*Attività da svolgere*:
(1) Secondo il brano proposto, da chi ha ricevuto Giorgia Meloni l'incarico di formare il governo?
(2) Trascrivi dal brano proposto tutto il testo che va da "L’emozione tradita da" fino a "dai banchi dell’opposizione.".
(3) Traduci in inglese questa frase del brano proposto: "Non tanto nei toni, sicuramente più pacati rispetto ai tempi in cui urlava di essere Giorgia, una donna, una madre, una cristiana, neanche nei temi, sempre gli stessi, quanto più negli attacchi velati ma chiari verso chi prima era al governo e che invece ora si troverà a votare contro."

L’emozione tradita da Giorgia Meloni dopo le consultazioni, dopo aver ricevuto l’incarico di formare il governo dal presidente della Repubblica, Sergio Mattarella, mentre leggeva i nomi dei ministri del suo esecutivo, al passaggio di consegne con Mario Draghi, oggi, nel suo intervento alla Camera è stata sostituita dalla versione della premier decisa come l’abbiamo conosciuta nei comizi elettorali e anche dai banchi dell’opposizione.
Non tanto nei toni, sicuramente più pacati rispetto ai tempi in cui urlava di essere Giorgia, una donna, una madre, una cristiana, neanche nei temi, sempre gli stessi, quanto più negli attacchi velati ma chiari verso chi prima era al governo e che invece ora si troverà a votare contro.

*Insieme di dati*:
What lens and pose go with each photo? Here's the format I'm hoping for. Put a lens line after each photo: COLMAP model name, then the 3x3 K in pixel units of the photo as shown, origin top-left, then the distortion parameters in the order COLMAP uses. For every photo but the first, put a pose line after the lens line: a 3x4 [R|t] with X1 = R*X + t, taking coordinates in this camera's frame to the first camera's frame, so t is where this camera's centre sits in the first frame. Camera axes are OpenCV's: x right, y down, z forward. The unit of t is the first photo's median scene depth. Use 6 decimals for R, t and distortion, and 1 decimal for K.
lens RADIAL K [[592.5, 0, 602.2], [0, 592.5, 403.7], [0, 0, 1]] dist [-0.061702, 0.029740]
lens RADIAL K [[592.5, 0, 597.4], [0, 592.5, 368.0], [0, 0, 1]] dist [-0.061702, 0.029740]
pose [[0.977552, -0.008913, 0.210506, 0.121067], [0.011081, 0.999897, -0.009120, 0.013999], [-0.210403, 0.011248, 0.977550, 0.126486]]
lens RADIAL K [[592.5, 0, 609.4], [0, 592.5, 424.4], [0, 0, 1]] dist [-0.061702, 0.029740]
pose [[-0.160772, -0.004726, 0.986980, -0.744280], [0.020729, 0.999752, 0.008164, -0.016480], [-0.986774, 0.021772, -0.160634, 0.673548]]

*Risposte numerate*:
(1) Dal presidente della Repubblica, Sergio Mattarella.

(2)
L’emozione tradita da Giorgia Meloni dopo le consultazioni, dopo aver ricevuto l’incarico di formare il governo dal presidente della Repubblica, Sergio Mattarella, mentre leggeva i nomi dei ministri del suo esecutivo, al passaggio di consegne con Mario Draghi, oggi, nel suo intervento alla Camera è stata sostituita dalla versione della premier decisa come l’abbiamo conosciuta nei comizi elettorali e anche dai banchi dell’opposizione.

(3) Not so much in tone, certainly calmer than in the days when she shouted that she was Giorgia, a woman, a mother, a Christian, nor in the themes, always the same ones, but rather in the veiled but clear attacks on those who were previously in government and who will now instead find themselves voting against.